→ **Exercise**
Some of the lines below need repeating. Reproduce exactly those between the lines holding "转换率对扩大业务规模有用的原" and "### 顾名思义，顾问能给你的建议对一个人来说是成功还是失败的关键", inclusive.

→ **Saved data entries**
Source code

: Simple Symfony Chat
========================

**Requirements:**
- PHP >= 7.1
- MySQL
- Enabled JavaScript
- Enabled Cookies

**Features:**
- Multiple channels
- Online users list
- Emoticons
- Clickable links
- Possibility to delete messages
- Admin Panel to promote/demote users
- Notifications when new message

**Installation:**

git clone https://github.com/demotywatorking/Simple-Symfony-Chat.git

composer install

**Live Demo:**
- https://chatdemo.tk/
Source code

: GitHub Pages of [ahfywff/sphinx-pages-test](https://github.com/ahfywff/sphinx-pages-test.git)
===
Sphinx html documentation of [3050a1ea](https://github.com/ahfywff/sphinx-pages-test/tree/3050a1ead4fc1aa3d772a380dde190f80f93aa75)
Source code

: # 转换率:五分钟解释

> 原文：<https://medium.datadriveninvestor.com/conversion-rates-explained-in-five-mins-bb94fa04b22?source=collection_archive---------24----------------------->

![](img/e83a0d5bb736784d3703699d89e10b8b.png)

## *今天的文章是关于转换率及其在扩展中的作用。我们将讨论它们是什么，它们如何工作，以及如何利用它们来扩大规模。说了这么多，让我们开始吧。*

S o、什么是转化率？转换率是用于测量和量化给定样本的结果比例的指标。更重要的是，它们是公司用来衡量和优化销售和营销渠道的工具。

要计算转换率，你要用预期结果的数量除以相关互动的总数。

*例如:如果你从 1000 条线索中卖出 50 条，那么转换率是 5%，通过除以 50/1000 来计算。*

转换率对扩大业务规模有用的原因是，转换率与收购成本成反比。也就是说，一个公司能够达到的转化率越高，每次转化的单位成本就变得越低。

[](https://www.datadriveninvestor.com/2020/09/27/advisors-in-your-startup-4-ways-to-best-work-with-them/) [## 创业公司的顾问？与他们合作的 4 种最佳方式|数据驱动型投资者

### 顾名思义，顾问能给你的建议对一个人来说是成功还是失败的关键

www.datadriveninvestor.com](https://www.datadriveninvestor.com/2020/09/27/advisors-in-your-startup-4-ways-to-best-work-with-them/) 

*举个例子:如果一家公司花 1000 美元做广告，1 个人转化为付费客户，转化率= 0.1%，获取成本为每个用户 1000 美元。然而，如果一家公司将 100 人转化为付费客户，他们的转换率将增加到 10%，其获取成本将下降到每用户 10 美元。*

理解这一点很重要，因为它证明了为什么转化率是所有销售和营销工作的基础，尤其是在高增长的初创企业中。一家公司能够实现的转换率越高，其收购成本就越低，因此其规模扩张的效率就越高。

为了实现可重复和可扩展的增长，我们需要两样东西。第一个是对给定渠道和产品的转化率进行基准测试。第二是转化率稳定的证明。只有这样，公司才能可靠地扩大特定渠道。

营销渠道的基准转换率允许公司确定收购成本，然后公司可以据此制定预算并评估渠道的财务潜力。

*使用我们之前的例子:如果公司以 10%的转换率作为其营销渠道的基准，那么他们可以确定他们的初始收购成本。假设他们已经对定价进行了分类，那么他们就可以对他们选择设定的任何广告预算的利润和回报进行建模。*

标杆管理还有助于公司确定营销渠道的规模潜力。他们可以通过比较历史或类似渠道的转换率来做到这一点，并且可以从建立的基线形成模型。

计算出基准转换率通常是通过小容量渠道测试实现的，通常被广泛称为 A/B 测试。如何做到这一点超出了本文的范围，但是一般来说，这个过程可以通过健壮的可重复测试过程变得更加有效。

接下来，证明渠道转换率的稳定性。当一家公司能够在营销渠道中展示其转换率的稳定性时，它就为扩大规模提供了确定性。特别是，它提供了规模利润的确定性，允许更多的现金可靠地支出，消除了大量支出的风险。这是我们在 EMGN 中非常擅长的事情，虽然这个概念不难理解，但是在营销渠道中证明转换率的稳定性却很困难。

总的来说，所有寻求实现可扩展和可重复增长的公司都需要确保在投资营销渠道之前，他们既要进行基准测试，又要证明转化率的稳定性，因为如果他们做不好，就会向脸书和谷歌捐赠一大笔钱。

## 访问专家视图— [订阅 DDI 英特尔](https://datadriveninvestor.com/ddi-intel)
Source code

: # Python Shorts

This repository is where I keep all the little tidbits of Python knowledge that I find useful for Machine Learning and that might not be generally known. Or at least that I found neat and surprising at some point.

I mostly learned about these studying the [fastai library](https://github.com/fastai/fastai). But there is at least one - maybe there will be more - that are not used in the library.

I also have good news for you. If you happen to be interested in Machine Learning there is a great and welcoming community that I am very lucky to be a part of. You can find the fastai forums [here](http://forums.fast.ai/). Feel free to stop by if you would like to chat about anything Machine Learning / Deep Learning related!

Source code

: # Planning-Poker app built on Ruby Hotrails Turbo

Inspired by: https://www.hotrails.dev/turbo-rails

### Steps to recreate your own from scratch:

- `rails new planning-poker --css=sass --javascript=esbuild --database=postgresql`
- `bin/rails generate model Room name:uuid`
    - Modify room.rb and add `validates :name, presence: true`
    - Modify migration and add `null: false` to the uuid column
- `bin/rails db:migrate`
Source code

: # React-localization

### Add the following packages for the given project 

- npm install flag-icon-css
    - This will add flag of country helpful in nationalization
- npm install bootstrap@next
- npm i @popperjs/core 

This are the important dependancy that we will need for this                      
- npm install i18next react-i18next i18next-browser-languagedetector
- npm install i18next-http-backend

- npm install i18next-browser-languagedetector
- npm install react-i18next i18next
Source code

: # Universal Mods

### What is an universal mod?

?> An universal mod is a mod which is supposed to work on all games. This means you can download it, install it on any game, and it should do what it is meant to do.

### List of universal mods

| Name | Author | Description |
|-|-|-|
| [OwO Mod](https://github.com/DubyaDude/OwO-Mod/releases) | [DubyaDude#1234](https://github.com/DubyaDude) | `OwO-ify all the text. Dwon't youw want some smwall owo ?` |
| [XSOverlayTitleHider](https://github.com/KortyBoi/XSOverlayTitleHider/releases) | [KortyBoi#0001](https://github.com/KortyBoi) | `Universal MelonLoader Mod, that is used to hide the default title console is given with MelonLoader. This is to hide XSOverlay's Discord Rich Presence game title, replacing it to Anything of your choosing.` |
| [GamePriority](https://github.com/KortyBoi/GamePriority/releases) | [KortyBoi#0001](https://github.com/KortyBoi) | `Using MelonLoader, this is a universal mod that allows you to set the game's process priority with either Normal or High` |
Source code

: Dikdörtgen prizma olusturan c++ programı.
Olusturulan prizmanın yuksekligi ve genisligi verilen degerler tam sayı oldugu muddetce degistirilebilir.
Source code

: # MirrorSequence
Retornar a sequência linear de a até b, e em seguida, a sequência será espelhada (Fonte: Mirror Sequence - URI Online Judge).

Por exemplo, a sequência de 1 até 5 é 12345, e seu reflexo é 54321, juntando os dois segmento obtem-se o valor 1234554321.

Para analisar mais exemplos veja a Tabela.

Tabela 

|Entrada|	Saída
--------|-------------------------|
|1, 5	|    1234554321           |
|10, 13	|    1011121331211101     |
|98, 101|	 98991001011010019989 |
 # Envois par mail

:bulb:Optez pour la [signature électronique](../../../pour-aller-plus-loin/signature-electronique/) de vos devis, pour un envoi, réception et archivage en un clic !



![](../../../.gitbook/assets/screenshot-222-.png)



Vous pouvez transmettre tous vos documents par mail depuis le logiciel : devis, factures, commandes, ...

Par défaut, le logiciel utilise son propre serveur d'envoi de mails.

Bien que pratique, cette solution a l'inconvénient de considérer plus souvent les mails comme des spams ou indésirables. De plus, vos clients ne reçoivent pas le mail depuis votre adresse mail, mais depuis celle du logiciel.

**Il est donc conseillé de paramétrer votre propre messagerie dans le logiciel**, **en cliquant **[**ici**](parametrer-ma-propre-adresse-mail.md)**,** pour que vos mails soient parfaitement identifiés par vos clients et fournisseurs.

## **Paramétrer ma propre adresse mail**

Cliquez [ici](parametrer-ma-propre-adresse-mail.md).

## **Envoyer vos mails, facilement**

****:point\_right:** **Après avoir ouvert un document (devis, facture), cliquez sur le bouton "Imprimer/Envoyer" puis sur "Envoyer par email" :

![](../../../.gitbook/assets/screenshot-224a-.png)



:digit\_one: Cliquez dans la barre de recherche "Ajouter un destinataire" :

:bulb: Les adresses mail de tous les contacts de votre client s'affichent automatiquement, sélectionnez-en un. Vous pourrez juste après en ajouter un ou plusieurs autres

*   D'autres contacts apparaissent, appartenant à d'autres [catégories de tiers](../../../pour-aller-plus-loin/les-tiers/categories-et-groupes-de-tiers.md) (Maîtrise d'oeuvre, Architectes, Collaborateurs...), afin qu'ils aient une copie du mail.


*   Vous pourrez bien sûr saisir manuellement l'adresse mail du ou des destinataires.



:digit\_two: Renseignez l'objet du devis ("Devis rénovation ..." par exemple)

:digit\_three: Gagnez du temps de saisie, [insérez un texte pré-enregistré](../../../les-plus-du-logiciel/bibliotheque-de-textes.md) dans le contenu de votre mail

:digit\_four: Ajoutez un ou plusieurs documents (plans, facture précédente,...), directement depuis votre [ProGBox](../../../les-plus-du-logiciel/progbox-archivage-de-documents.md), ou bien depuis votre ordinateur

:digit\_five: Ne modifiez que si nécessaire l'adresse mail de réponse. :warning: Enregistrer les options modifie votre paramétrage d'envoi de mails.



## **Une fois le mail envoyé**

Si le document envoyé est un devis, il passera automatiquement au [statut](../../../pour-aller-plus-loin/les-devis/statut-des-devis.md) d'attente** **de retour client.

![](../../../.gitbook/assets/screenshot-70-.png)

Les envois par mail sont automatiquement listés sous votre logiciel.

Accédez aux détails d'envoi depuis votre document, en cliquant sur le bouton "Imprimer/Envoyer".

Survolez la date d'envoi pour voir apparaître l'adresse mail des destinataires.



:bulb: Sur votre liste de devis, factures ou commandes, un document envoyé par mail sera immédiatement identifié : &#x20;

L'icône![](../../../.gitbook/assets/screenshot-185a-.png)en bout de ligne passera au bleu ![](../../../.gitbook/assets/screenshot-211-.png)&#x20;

→ **Result below**
转换率对扩大业务规模有用的原因是，转换率与收购成本成反比。也就是说，一个公司能够达到的转化率越高，每次转化的单位成本就变得越低。

[](https://www.datadriveninvestor.com/2020/09/27/advisors-in-your-startup-4-ways-to-best-work-with-them/) [## 创业公司的顾问？与他们合作的 4 种最佳方式|数据驱动型投资者

### 顾名思义，顾问能给你的建议对一个人来说是成功还是失败的关键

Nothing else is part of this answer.